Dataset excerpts
=== Begin Enclosure ===

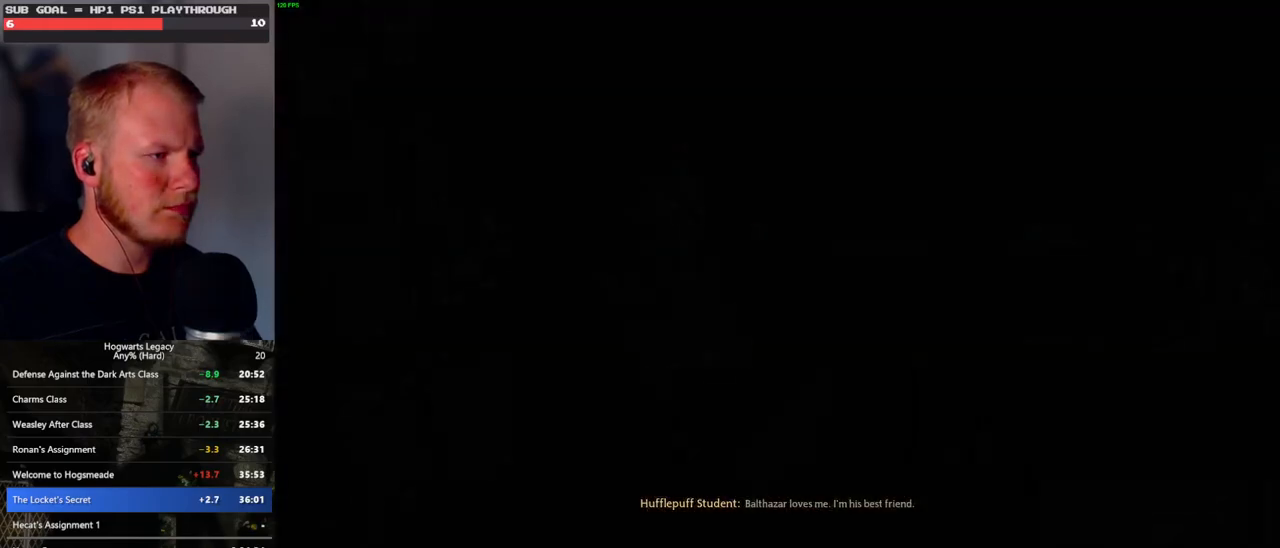
{"keys": ["space"], "mouse": [], "events": [[33, "space", "down"], [50, "q", "down"], [117, "q", "up"], [133, "space", "up"], [167, "mouse_wheel", "down"], [183, "mouse_wheel", "up"], [217, "q", "down"], [233, "space", "down"], [250, "mouse_wheel", "down"], [300, "mouse_wheel", "up"], [300, "q", "up"], [300, "space", "up"], [317, "mouse_wheel", "down"], [350, "mouse_wheel", "up"], [350, "q", "down"], [400, "space", "down"], [450, "q", "up"]]}
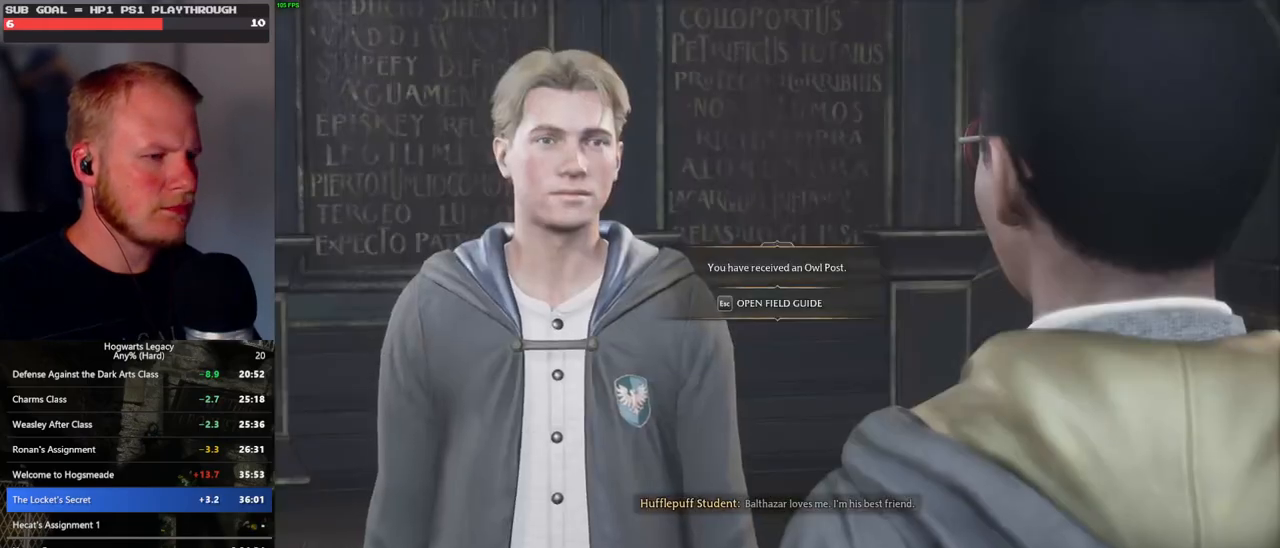
{"keys": [], "mouse": [], "events": [[33, "q", "down"], [83, "mouse_wheel", "down"], [100, "space", "up"], [133, "mouse_wheel", "up"], [133, "q", "up"], [150, "mouse_wheel", "down"], [200, "mouse_wheel", "up"], [267, "escape", "down"], [367, "escape", "up"]]}
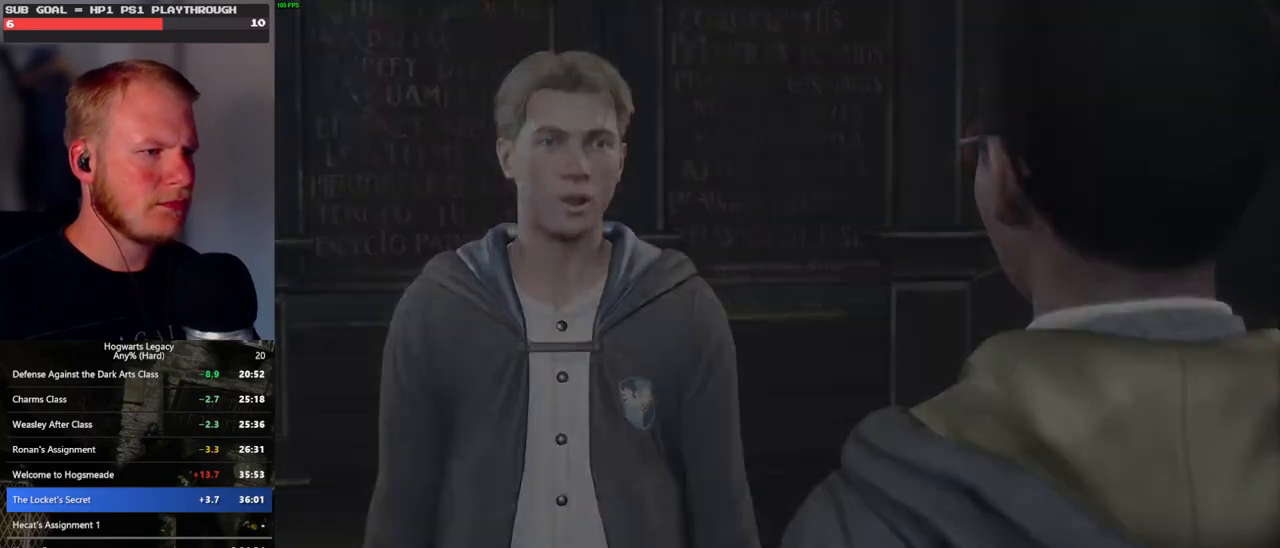
{"keys": [], "mouse": [], "events": []}
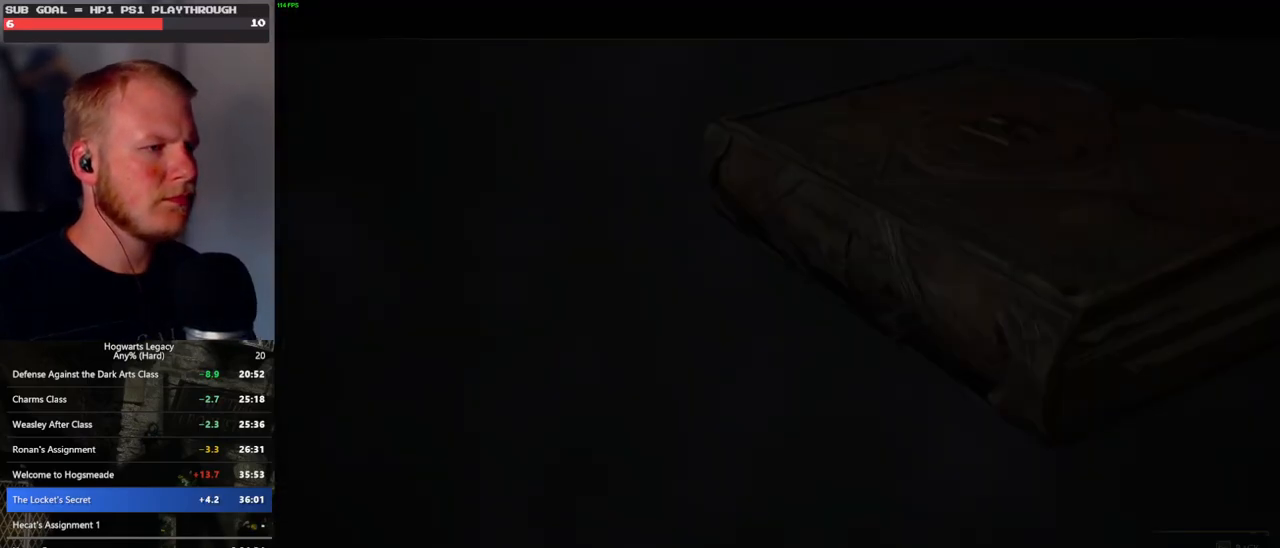
{"keys": [], "mouse": [], "events": []}
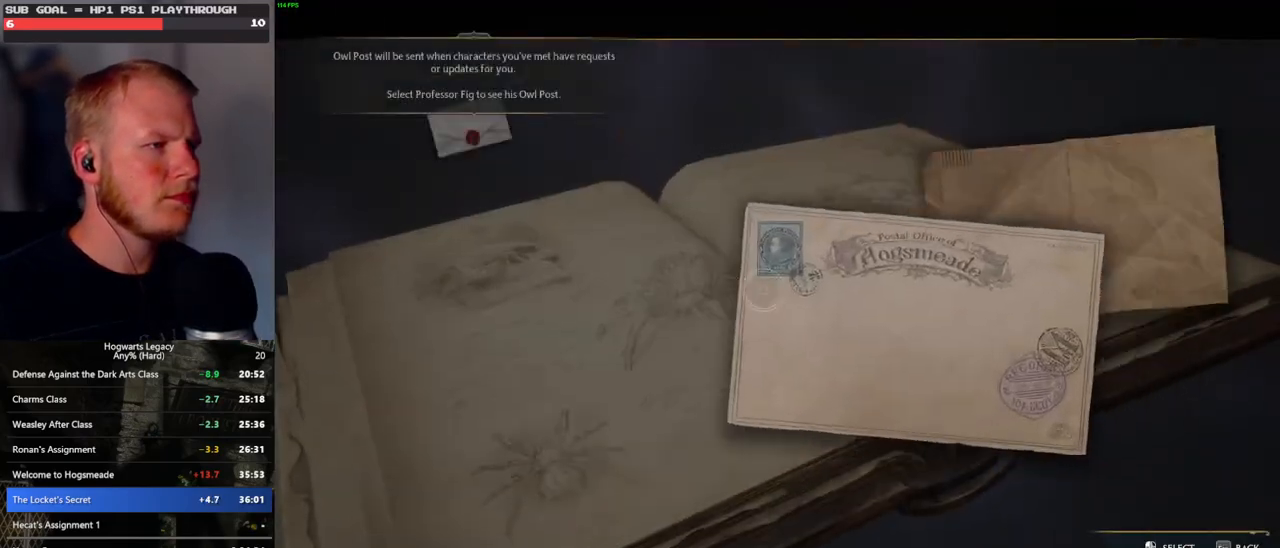
{"keys": [], "mouse": [], "events": []}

=== End Enclosure ===

◆ Work instruction
Return all lines from the data that include the string "space".

◆ Response
{"keys": ["space"], "mouse": [], "events": [[33, "space", "down"], [50, "q", "down"], [117, "q", "up"], [133, "space", "up"], [167, "mouse_wheel", "down"], [183, "mouse_wheel", "up"], [217, "q", "down"], [233, "space", "down"], [250, "mouse_wheel", "down"], [300, "mouse_wheel", "up"], [300, "q", "up"], [300, "space", "up"], [317, "mouse_wheel", "down"], [350, "mouse_wheel", "up"], [350, "q", "down"], [400, "space", "down"], [450, "q", "up"]]}
{"keys": [], "mouse": [], "events": [[33, "q", "down"], [83, "mouse_wheel", "down"], [100, "space", "up"], [133, "mouse_wheel", "up"], [133, "q", "up"], [150, "mouse_wheel", "down"], [200, "mouse_wheel", "up"], [267, "escape", "down"], [367, "escape", "up"]]}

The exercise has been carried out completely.